We recognise two inter-related issues that are essential to fulfill children’s right to play in their environments:
1. ensuring that voices of ‘all’ children are heard; and
2. taking action to improve the environment to support their play. How do we bridge research and action to exercise children’s right to play? Essentially, how do we talk with and listen to people from different age groups and diverse abilities? And how do we then address those desires and needs in the environment? Particularly, how do we ensure participation and engagement of children with different abilities in creating opportunities and spaces for them to play?
We call for papers that seek to answer the above questions and respond to the conference theme of decolonial geographical thinking. We aim for a diverse range of presentations (we encourage alternative and creative formats) from around the world that highlight
1. different methodologies of working with children of different ages and abilities;
2. projects that engage children in improving their play, leisure and recreational spaces.
5. Other’ childhoods: theories, approaches and methods
Nadia von Benzon (University of Lancaster, UK)
This session intends to explore research with children and young people who may sit outside the heteronormative or Piagian view of a ‘normal’ child. Children and young people may experience marginalisation and othering as a result of a wide range of intersecting aspects of their identity, often outside their control, including but not limited to; their ethnicity, family status, socio-economic status, health and disability (their own or their family members’). Parental and personal choices such as alternative education, a nomadic lifestyle or the pursuit of sporting, artistic or academic excellence, might also place a child apart from their peers. Looking outside the Global North, what constitutes a ‘normal’, ‘mainstream’ or ‘acceptable’ childhood may be a broader spectrum of experience, requiring a more nuanced ethical, methodological and theoretical interpretation.

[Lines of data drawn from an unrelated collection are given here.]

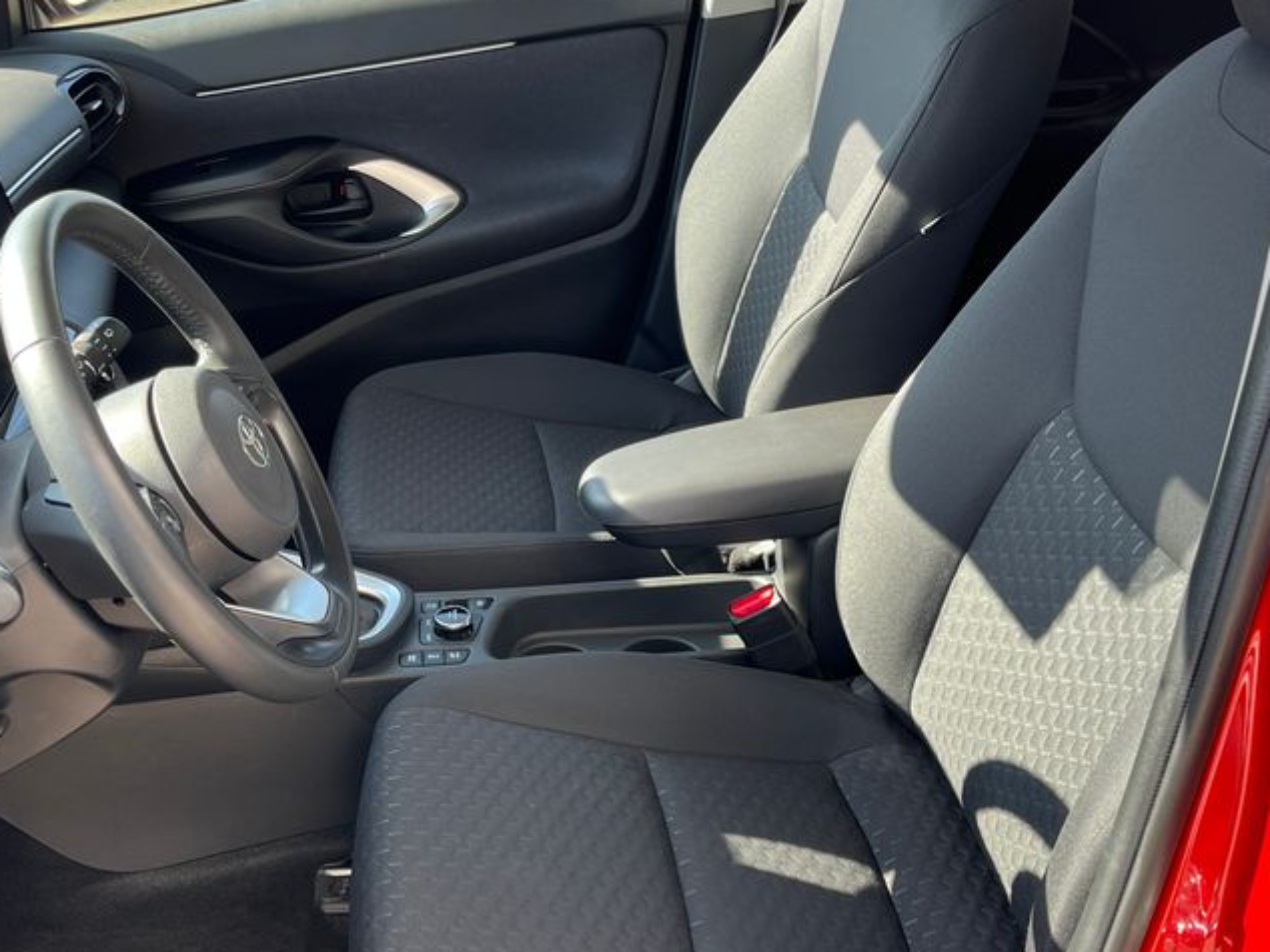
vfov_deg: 34.3
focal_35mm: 42
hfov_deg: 44.5
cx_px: 485
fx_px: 1540
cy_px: 547
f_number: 1.6
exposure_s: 1/121
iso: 40
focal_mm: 5.1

Considering ‘other’ childhoods, both in the Global North and the Global South can call into question many of the pre-conceived and socially constructed values and assertions concerning childhood, that underpin national and institutional policies and dictate the ways in which children and adults interact. A broader recognition of the range of experiences of childhood, and a better understanding of the lived experience of these ‘other’ childhoods, may create space for rigorous debate around core geographical issues such as mobilities, agency, risk, work, education and play.
Papers are invited that explore all aspects of research with ‘other’ childhoods: methodological, ethical, analytical, conceptual, theoretical or practical. It is intended that papers will be short (max. 10 minutes) in order to allow plenty of time for discussion of the connections between the papers, and to encourage meaningful contributions from non-presenters.